Introduction to CFDs
The 'CFD' (Contract for Difference) was developed to allow clients to enjoy all the benefits of owning a stock, Forex, Index or Commodity position without having to physically own the underlying instrument itself. A CFD can be any type of financial instrument including: Shares, Forex, Indices and Commodities.
For example, instead of purchasing 1,000 Microsoft shares from a stockbroker, a client could instead buy a 10 CFDs of Microsoft on the Plus500 trading platform. A $5 per share rise in the price of Microsoft would give the client a $5,000 profit, just as if he had purchased the actual shares that are traded on the exchange.

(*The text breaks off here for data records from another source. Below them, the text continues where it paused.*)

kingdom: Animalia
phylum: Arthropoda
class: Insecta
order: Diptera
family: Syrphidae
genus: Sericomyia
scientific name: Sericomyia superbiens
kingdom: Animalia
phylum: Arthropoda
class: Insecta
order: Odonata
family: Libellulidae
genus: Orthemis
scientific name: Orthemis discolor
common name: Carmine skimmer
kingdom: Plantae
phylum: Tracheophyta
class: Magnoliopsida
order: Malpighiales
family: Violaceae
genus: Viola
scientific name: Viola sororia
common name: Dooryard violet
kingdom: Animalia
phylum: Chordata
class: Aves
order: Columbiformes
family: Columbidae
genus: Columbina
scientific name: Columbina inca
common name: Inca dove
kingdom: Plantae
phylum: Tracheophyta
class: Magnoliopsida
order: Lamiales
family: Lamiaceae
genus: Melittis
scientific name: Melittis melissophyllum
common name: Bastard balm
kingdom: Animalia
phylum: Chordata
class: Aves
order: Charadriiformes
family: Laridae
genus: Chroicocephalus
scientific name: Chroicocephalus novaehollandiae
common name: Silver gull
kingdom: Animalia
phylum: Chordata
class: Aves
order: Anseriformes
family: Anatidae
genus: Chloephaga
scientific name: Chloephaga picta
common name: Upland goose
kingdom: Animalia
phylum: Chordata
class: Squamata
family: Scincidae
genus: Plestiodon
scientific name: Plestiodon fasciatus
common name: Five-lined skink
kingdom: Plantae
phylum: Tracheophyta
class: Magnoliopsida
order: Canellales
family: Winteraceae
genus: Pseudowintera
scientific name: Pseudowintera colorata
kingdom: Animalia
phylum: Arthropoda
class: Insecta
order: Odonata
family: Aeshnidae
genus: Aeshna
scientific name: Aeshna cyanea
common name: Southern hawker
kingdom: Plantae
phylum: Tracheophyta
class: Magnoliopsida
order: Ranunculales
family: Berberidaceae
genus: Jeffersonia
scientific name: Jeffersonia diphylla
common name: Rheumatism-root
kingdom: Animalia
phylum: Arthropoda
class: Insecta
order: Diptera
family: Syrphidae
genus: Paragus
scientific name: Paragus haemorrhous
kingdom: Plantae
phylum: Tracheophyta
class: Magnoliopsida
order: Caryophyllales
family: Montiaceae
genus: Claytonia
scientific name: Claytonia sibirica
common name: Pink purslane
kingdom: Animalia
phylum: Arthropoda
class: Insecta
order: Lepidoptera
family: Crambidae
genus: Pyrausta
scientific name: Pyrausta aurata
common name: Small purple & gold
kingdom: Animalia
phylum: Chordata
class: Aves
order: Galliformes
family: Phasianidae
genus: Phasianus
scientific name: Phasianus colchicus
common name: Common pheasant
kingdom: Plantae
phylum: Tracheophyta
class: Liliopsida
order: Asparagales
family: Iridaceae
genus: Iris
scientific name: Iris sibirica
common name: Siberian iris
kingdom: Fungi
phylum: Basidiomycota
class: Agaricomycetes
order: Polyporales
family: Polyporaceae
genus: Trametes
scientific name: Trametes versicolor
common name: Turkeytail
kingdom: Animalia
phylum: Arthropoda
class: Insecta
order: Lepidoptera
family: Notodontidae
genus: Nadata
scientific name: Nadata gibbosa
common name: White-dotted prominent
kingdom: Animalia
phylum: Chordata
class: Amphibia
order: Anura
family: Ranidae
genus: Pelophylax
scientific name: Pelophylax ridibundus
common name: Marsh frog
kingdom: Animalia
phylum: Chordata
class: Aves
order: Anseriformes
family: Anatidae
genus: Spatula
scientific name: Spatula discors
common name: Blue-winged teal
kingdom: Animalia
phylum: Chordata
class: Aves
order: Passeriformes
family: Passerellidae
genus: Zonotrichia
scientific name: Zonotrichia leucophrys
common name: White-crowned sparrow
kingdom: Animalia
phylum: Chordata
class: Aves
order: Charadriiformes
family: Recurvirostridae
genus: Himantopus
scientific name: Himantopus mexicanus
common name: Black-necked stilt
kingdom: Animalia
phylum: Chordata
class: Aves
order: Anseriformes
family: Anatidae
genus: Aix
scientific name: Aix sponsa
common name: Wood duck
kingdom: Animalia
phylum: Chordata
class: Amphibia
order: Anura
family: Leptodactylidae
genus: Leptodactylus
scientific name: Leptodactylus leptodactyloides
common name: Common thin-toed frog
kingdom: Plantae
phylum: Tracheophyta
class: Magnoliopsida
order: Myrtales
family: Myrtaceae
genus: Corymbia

A major difference is that there are no exchange fees and many of the inefficiencies of trading the underlying shares on the exchange are eliminated.
Plus500 can offer CFDs with zero commissions and very attractive margin requirements. CFDs have grown in popularity dramatically over the past few years, and we believe that this will increasingly be the preferred way to trade the financial markets.
The other major benefit of trading a CFD is the fact that the client can trade on margin. CFD trading means clients can trade a full portfolio of shares, indices or commodities without having to tie up large amounts of capital. Using the example above, a client purchasing $50,000 worth of CFD Shares will only be asked for $1,000 margin.